Reset Diet Typical Meal of the Day
- Breakfast: Smoothie with spinach, avocado, berries, oil and coconut milk.
- Lunch: Field greens salad with wild-caught salmon and dressed in vinegar and olive oil.
- Snack: Kale chips and Organic bacon-wrapped dates.
- Dinner: Sweet potatoes with coconut butter, fried vegetables in coconut oil, and albacore tuna.
What Not to Include in the Reset Diet?
It’s my suggestion that if you have decided to follow the reset diet for yourself, follow it completely. If you eat most of the eliminated foods, you won’t help yourself. Here, I have mentioned all the foods that I removed for 60 days.
1. Seeds and Nuts
Most people consider seeds and nuts healthy, but I took them out of my diet. The reason for putting them aside is that they can cause inflammation and can be rough on the gastrointestinal system.
Foods that fall into this category include legumes, garlic, and onion. In some people they can intensify gut problems, and since I have digestive problems I limited their intake although I struggles to eliminate them entirely.
3. Eggs and Dairy
Albumin (egg-white protein) is related to leaky gut syndrome. So, I took eggs out from my diet.
The foods that fall into this category are tomatoes, white potatoes, peppers, eggplant, and some spices. Some people who suffer from autoimmune spectrum syndrome may face inflammation because of these foods.
5. Caffeine and Alcohol
During this period, I limited my intake of caffeine to just a few cups of white or green tea per day, and I avoided all forms of alcohol.
6. Artificial and Refined Sugar
Most of us who are aware of the harm this sugar causes avoid it. I moved a step further and avoided healthy-sounding euphemisms because sugar is sugar.

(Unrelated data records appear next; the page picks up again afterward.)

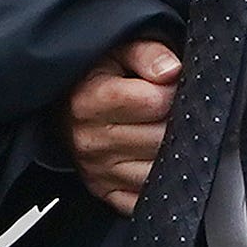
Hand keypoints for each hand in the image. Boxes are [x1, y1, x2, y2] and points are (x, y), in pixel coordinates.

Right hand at [63, 37, 179, 213]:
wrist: (67, 105)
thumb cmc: (99, 75)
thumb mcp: (118, 50)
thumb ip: (148, 54)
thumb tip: (172, 71)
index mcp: (89, 102)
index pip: (155, 102)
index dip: (175, 89)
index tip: (174, 83)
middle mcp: (90, 141)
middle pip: (161, 137)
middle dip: (178, 120)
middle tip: (176, 107)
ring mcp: (97, 172)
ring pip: (160, 169)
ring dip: (173, 151)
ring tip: (167, 129)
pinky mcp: (106, 193)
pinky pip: (146, 196)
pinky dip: (160, 180)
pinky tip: (158, 157)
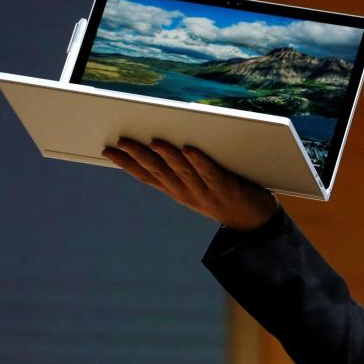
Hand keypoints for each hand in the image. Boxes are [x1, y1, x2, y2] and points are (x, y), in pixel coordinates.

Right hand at [102, 138, 278, 230]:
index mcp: (178, 192)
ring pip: (182, 171)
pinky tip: (189, 150)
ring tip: (154, 142)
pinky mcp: (226, 188)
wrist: (256, 222)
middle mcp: (187, 193)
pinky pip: (210, 173)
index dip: (127, 164)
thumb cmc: (226, 198)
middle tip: (122, 141)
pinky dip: (199, 161)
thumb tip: (165, 147)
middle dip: (139, 155)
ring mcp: (206, 192)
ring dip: (167, 156)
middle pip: (159, 172)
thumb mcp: (198, 188)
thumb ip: (182, 172)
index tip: (108, 150)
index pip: (147, 176)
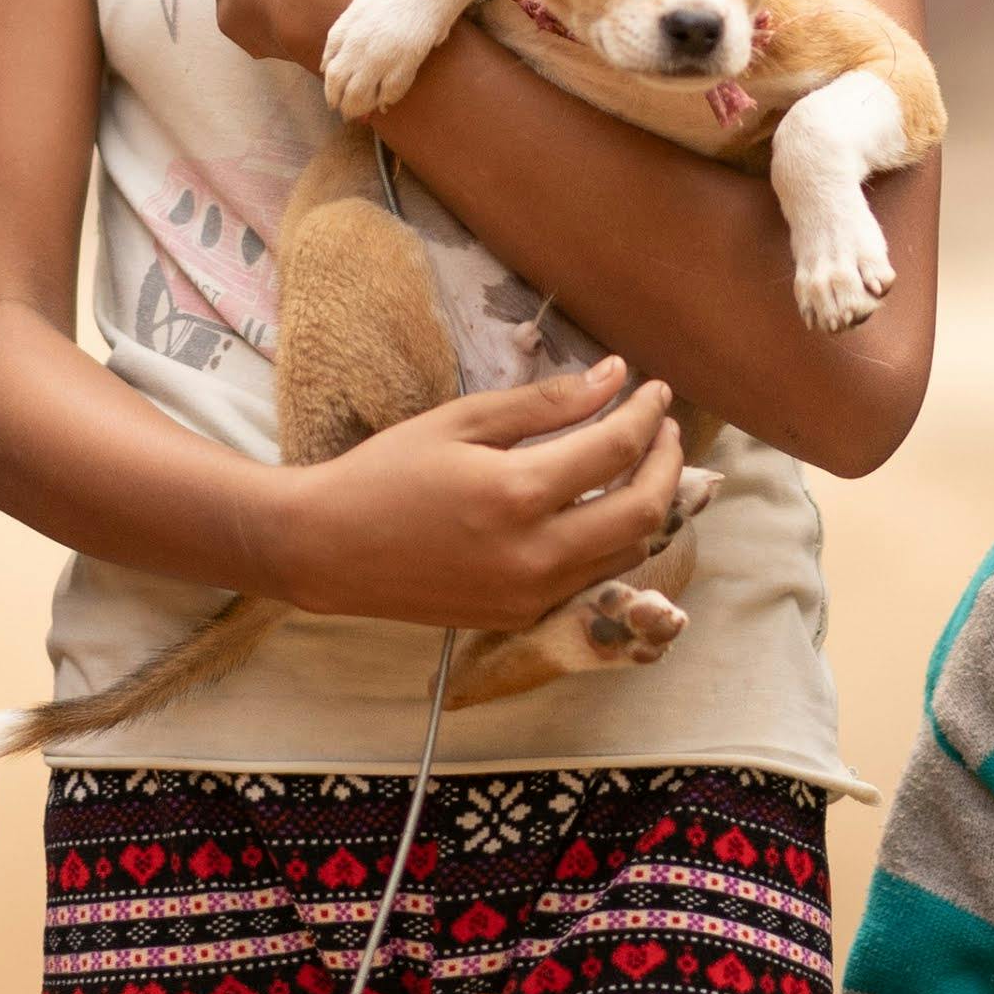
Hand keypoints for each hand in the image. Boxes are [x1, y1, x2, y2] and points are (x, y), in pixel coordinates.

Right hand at [260, 357, 686, 632]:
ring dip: (647, 505)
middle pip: (644, 512)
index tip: (655, 390)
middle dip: (666, 463)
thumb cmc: (386, 473)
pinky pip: (591, 579)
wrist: (327, 550)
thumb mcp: (462, 421)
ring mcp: (530, 595)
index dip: (647, 415)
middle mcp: (534, 555)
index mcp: (516, 494)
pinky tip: (600, 508)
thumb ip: (546, 403)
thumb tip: (615, 376)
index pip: (617, 450)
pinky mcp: (520, 617)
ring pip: (628, 553)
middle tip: (661, 428)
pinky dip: (611, 542)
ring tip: (638, 463)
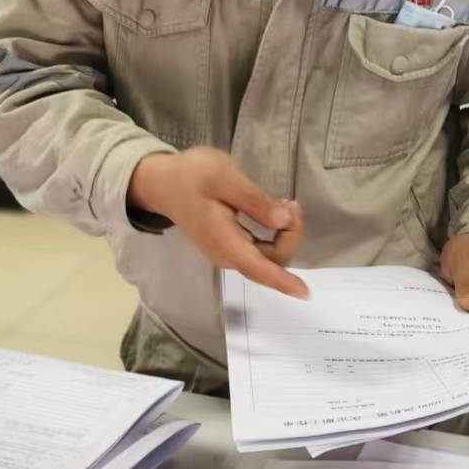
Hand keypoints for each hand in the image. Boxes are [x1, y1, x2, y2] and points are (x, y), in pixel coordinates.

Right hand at [129, 149, 307, 297]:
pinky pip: (261, 249)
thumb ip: (254, 200)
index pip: (259, 268)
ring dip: (285, 235)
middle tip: (291, 203)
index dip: (283, 281)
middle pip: (271, 261)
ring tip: (287, 204)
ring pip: (268, 256)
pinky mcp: (231, 245)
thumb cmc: (190, 177)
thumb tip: (283, 219)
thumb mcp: (223, 177)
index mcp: (224, 241)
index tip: (305, 292)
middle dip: (291, 236)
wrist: (163, 183)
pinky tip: (276, 211)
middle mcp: (228, 254)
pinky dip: (276, 234)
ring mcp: (229, 252)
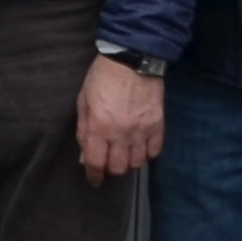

I eliminated all kind of grains from my diet, even gluten-free grains such as quinoa, oats, rice, and corn.
Results After 60 Days
After following the above diet for 60 days, I returned foods slowly to my diet to check for any decrease in energy level or increase in my symptoms. I reintroduced the foods in this order:
- Dairy (grass-fed butter; raw goat yogurt; raw cow yogurt, raw cow cream, raw goat cheese, raw goat milk, raw cow milk)
- Nuts (Cashews and pistachios belong to poison ivy family, so I bought them in last)
- Eggs (Firstly yolk and then the whole egg)
- FODMAP Fruits and Vegetables
During these 60 days of food experiment, I discovered new likes because I went outside my comfort zone. Some foods that I thought I wouldn’t like (shellfish and sea vegetables), I found to be enjoyable.
I also concluded that sugar, legumes, milk, and most gluten-free grains are not suitable for me. I also discovered that after consuming lots of fruits and nuts, I don’t feel good.
Besides these small food intolerances, I enjoyed clearer skin, renewed energy, and fewer digestive issues. There were many surprising results that were brought about by my 60-day reset diet. All in all, it was well worth it.
The Appropriate Diet For You
Each one of us is different, so are the foods we eat and avoid. Similarly, the speed of reintroduction of foods should also be different. Always remember that food intolerance is not always permanent. There are numerous patients whose gut heals and can tolerate many different foods after a healing period.